Failure to Use Gait Belts and Follow Transfer Care Plans
Penalty
Summary
Surveyors identified a deficiency in which staff did not follow the facility’s mandatory gait belt transfer policy or residents’ care plans requiring gait belt use for physical assist transfers. One resident with Type 2 DM, CHF, severe cognitive impairment, and a care plan requiring a walker, gait belt, and one-person assist for transfers was observed being transferred from wheelchair to bed by a CNA who did not use a gait belt, instead pulling under the resident’s arm and by the waistband of his pants. Another resident with Parkinson’s disease, severe cognitive impairment, and a care plan requiring a gait belt and walker or sit-to-stand device with one-person assist for transfers was transferred to and from the toilet by a CNA without a gait belt or walker; the CNA used one hand to guide the resident’s hip and the other to pull the wheelchair into position behind the resident. A third resident with dementia, cerebral infarction, severe cognitive impairment, and a care plan requiring a gait belt, sit-to-stand device, and one-person assist for transfers was repeatedly transferred without a gait belt.
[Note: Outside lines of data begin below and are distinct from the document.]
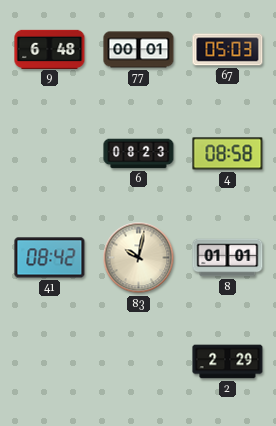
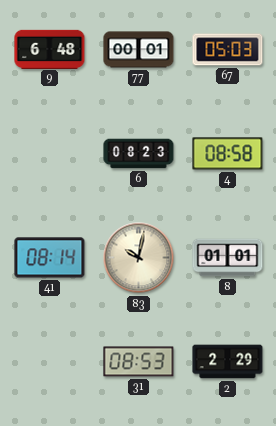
41: 08:42 -> 08:14
31: none -> 08:53
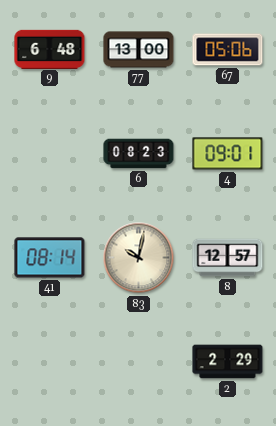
77: 00:01 -> 13:00
67: 05:03 -> 05:06
4: 08:58 -> 09:01
8: 01:01 -> 12:57
31: 08:53 -> none
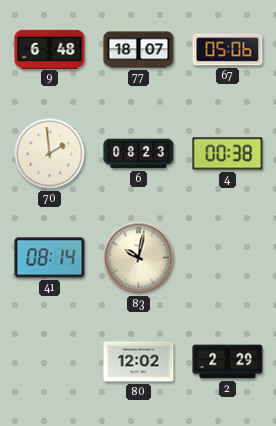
77: 13:00 -> 18:07
70: none -> 1:59
4: 09:01 -> 00:38
8: 12:57 -> none
80: none -> 12:02
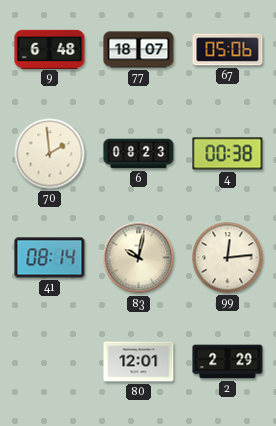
99: none -> 12:14
80: 12:02 -> 12:01
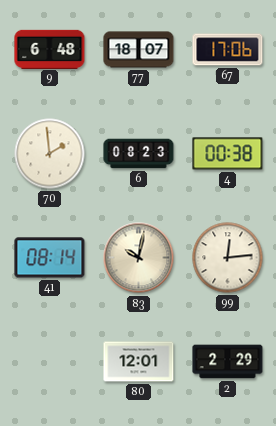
67: 05:06 -> 17:06
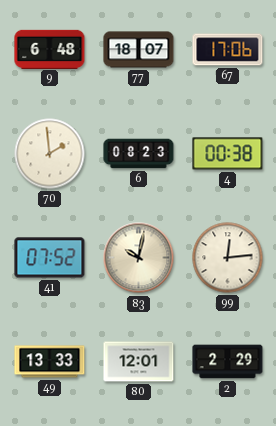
41: 08:14 -> 07:52
49: none -> 13:33
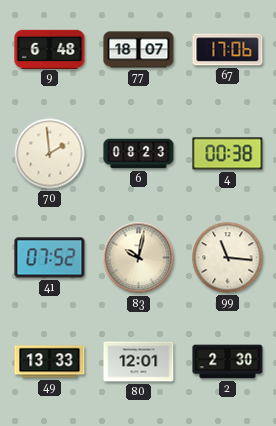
99: 12:14 -> 11:16
2: 2:29 -> 2:30
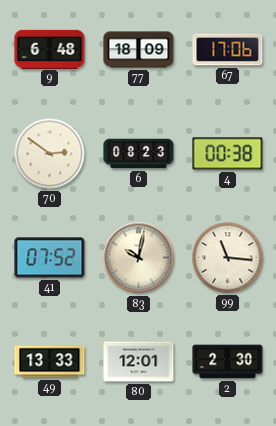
77: 18:07 -> 18:09
70: 1:59 -> 2:51
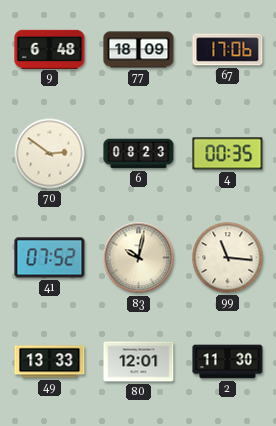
4: 00:38 -> 00:35
2: 2:30 -> 11:30
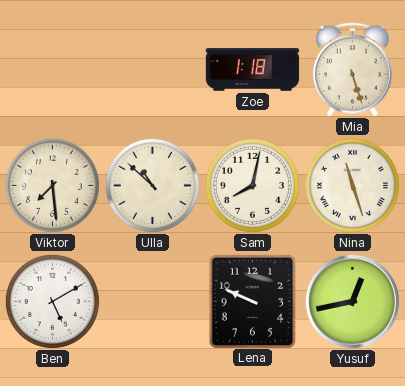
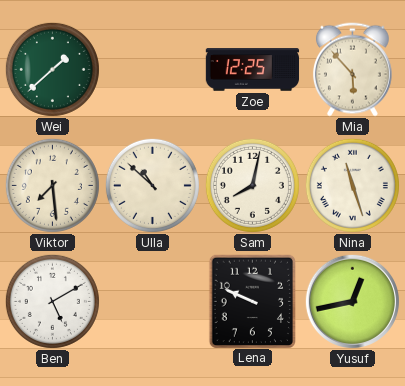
Wei: none -> 1:38
Zoe: 1:18 -> 12:25
Mia: 5:27 -> 5:53
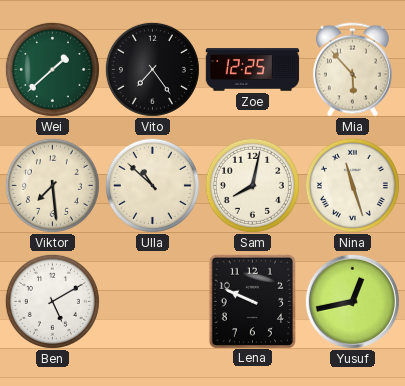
Vito: none -> 7:24
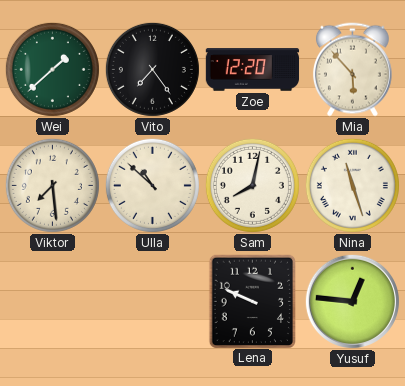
Zoe: 12:25 -> 12:20
Ben: 5:10 -> none
Yusuf: 12:43 -> 12:46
The CNA lifted the resident under both axillae from bed to a high-back wheelchair, then into and out of the bathroom using the handrail and lifting under one axilla, again without a gait belt. During a subsequent transfer from wheelchair to bed, the CNA did not lock the wheelchair and did not apply a gait belt; as the resident grabbed the bed rail and the CNA lifted under the axilla, the wheelchair rolled away, leaving the resident sitting on the edge of the bed and nearly falling before the CNA was able, after several attempts, to get the resident’s legs and feet onto the bed. A fourth resident with Alzheimer’s disease, severe cognitive impairment, and a care plan requiring a gait belt and walker with one-person assist for transfers was transferred between wheelchair and toilet by a CNA who did not use a gait belt, instead pulling the resident up by her pants and under her arm and then holding onto the pants while pulling the wheelchair into position. Multiple CNAs later stated that gait belts are used for transferring residents, and the facility’s written policy states that use of a gait belt for all physical assist transfers is mandatory.